» EXERCISE
Rewrite the material from the line with "genus: Fuirena" to the line with "collector number: 1749", putting "place" wherever "locality" appears and leaving everything else unchanged.

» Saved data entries
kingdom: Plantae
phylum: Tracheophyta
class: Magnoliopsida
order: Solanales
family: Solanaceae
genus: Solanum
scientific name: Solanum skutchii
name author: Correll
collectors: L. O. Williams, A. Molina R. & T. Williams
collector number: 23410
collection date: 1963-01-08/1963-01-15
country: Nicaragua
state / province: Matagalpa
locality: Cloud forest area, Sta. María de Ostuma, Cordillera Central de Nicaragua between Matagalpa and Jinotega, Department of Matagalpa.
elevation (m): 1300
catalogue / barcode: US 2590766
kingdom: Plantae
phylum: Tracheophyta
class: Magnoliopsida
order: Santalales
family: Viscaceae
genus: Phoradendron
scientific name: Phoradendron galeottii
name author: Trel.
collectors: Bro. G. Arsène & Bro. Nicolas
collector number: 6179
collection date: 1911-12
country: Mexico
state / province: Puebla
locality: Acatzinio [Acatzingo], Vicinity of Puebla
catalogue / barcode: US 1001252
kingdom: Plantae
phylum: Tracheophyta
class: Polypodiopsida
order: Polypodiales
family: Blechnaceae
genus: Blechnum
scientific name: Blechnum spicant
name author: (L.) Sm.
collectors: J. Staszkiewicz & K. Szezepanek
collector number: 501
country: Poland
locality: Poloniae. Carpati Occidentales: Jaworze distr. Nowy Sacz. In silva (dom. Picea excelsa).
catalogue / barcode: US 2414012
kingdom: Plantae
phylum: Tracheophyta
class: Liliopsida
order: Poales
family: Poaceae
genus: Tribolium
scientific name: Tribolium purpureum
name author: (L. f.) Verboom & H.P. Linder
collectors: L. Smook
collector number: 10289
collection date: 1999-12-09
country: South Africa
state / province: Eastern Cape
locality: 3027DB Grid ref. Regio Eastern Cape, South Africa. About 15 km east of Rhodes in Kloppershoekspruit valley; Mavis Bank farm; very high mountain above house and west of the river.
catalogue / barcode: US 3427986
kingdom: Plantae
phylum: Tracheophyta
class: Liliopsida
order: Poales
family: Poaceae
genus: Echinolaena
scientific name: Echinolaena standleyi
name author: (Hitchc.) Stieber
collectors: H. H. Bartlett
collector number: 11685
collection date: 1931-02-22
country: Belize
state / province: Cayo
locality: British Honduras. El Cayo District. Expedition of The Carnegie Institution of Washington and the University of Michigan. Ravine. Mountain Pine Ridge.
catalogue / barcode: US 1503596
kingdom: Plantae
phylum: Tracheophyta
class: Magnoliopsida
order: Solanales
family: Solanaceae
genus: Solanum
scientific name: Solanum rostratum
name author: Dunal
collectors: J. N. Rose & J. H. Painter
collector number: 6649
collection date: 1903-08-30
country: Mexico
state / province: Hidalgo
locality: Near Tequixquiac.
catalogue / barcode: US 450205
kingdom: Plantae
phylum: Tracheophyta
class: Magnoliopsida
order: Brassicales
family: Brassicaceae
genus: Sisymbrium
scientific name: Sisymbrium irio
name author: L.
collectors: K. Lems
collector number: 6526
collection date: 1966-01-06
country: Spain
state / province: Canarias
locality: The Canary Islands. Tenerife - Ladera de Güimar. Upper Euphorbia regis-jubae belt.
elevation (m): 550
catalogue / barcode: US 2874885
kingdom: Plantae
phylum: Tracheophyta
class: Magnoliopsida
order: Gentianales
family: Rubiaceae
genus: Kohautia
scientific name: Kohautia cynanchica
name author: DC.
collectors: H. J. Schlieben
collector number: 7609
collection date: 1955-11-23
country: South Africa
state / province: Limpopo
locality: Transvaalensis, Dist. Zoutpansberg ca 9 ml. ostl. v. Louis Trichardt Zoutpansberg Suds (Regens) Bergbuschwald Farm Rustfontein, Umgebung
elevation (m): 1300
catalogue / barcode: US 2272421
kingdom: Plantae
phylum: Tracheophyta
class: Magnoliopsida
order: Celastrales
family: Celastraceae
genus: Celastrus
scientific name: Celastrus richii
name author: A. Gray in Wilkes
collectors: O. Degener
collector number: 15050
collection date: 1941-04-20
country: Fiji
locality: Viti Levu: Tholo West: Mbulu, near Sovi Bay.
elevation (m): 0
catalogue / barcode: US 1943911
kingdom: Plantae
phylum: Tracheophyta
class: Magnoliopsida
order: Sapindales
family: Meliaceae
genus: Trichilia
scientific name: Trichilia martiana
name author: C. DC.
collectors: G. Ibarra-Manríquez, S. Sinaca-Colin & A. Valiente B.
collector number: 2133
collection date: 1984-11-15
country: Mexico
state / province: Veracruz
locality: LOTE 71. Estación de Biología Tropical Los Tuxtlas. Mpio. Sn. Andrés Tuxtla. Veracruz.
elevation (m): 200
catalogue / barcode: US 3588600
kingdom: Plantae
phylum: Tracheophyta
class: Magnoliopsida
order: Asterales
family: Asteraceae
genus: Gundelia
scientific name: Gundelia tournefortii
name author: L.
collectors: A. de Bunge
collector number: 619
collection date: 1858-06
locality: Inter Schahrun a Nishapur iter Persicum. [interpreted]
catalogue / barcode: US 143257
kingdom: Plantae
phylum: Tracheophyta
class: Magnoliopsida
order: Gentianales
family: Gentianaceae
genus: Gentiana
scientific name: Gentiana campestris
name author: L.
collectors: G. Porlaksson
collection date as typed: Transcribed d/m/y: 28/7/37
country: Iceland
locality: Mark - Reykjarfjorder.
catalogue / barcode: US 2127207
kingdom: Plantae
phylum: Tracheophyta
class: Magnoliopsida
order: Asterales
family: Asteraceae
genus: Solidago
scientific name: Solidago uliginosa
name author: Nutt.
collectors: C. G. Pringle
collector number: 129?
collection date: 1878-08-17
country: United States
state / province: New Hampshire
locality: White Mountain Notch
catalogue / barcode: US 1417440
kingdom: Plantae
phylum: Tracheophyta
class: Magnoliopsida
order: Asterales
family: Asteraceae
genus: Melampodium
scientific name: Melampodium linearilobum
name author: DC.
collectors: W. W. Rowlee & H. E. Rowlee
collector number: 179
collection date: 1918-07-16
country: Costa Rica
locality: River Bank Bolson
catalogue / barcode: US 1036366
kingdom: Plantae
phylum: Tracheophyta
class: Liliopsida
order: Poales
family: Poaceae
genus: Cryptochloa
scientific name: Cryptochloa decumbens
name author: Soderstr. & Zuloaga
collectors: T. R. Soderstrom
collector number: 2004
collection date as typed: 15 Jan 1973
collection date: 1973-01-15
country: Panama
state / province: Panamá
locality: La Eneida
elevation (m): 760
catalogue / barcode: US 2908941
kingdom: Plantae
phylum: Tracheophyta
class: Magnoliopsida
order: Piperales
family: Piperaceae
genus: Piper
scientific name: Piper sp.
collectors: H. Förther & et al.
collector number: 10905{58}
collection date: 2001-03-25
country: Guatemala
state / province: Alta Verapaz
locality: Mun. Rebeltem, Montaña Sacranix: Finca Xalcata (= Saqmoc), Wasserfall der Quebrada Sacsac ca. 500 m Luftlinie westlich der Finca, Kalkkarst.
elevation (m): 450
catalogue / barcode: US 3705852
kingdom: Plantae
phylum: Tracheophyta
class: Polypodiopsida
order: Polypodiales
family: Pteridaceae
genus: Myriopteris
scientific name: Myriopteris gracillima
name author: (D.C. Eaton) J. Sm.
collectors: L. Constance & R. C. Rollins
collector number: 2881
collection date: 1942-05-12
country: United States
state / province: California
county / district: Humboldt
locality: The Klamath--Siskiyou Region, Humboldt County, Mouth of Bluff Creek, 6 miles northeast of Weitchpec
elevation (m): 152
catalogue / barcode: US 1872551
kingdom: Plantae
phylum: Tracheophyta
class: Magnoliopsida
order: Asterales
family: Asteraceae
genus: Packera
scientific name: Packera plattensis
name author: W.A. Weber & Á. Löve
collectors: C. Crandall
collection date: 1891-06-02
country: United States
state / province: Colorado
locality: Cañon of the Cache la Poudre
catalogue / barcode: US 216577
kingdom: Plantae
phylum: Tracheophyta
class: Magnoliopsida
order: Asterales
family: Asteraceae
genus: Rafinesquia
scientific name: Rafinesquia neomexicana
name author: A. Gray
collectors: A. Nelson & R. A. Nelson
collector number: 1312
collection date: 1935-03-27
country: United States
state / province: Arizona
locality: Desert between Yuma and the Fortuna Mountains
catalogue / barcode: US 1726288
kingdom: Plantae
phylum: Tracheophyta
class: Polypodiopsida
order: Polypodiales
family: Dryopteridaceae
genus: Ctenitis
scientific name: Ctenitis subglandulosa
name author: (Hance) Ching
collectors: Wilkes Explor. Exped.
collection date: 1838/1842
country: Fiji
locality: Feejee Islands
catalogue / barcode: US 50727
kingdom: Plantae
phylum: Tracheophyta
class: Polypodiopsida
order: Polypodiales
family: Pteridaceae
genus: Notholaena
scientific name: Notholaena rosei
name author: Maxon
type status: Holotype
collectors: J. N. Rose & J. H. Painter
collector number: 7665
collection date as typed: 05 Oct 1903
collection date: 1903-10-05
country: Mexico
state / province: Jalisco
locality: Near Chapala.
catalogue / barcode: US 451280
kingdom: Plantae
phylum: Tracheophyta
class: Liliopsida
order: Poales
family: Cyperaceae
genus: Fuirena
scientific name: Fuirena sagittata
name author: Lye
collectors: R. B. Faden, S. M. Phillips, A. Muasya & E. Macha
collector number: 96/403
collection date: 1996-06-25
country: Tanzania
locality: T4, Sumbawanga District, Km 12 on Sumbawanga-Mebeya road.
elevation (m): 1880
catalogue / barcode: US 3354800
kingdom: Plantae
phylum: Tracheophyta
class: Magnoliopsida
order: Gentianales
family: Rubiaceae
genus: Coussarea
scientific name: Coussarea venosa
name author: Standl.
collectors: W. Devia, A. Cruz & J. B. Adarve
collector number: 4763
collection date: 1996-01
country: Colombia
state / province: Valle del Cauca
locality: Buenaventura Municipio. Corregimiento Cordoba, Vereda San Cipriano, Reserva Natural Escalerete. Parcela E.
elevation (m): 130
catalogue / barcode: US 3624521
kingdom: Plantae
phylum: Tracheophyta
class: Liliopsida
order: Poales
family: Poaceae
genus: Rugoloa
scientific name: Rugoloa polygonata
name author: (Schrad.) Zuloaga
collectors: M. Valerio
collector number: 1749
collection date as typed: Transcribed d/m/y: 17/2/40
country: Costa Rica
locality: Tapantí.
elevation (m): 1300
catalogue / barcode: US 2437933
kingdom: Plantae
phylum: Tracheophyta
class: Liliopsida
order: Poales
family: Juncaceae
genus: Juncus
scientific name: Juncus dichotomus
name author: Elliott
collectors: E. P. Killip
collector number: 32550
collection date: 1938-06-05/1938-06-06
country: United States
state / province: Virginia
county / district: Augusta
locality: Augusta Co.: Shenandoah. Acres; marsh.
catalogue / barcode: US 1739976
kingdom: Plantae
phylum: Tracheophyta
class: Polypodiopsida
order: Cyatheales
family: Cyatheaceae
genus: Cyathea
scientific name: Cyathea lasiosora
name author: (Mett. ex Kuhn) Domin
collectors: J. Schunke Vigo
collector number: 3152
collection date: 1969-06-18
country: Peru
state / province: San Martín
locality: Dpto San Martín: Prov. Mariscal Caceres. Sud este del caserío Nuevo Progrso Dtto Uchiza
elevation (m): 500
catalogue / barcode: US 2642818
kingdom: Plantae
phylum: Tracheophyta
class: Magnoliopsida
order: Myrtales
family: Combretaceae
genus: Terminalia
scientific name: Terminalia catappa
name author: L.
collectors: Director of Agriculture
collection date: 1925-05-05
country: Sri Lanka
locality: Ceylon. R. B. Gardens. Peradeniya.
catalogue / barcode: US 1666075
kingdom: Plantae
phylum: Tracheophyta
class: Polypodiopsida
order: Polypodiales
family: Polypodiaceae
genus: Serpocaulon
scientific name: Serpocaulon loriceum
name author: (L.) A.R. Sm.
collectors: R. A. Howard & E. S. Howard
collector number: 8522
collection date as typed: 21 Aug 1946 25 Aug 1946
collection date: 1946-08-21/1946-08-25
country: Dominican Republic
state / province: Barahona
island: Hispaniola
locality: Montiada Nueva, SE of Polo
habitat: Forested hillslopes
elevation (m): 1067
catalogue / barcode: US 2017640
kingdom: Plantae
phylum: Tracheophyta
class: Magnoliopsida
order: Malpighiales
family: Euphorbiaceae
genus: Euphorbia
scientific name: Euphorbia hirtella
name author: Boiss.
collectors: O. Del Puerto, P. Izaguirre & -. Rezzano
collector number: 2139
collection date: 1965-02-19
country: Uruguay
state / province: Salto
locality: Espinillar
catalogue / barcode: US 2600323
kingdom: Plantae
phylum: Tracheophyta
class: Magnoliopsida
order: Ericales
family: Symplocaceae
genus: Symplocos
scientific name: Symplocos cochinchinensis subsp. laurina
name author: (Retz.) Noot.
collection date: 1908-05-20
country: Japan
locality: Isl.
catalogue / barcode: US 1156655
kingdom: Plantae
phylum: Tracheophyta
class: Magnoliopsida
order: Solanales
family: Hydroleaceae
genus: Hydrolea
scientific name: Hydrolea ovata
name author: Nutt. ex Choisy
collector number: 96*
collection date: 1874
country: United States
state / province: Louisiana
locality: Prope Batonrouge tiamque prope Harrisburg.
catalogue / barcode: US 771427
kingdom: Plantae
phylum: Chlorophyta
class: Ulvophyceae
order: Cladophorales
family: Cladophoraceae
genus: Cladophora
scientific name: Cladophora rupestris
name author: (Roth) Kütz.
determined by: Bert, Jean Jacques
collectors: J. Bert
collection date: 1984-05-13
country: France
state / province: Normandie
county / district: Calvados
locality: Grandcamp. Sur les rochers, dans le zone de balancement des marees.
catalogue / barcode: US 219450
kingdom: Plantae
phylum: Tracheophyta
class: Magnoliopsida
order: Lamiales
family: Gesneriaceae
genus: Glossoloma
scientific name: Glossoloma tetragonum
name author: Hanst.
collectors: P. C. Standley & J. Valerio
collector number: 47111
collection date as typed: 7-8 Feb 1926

» SOLVED PROBLEM
genus: Fuirena
scientific name: Fuirena sagittata
name author: Lye
collectors: R. B. Faden, S. M. Phillips, A. Muasya & E. Macha
collector number: 96/403
collection date: 1996-06-25
country: Tanzania
place: T4, Sumbawanga District, Km 12 on Sumbawanga-Mebeya road.
elevation (m): 1880
catalogue / barcode: US 3354800
kingdom: Plantae
phylum: Tracheophyta
class: Magnoliopsida
order: Gentianales
family: Rubiaceae
genus: Coussarea
scientific name: Coussarea venosa
name author: Standl.
collectors: W. Devia, A. Cruz & J. B. Adarve
collector number: 4763
collection date: 1996-01
country: Colombia
state / province: Valle del Cauca
place: Buenaventura Municipio. Corregimiento Cordoba, Vereda San Cipriano, Reserva Natural Escalerete. Parcela E.
elevation (m): 130
catalogue / barcode: US 3624521
kingdom: Plantae
phylum: Tracheophyta
class: Liliopsida
order: Poales
family: Poaceae
genus: Rugoloa
scientific name: Rugoloa polygonata
name author: (Schrad.) Zuloaga
collectors: M. Valerio
collector number: 1749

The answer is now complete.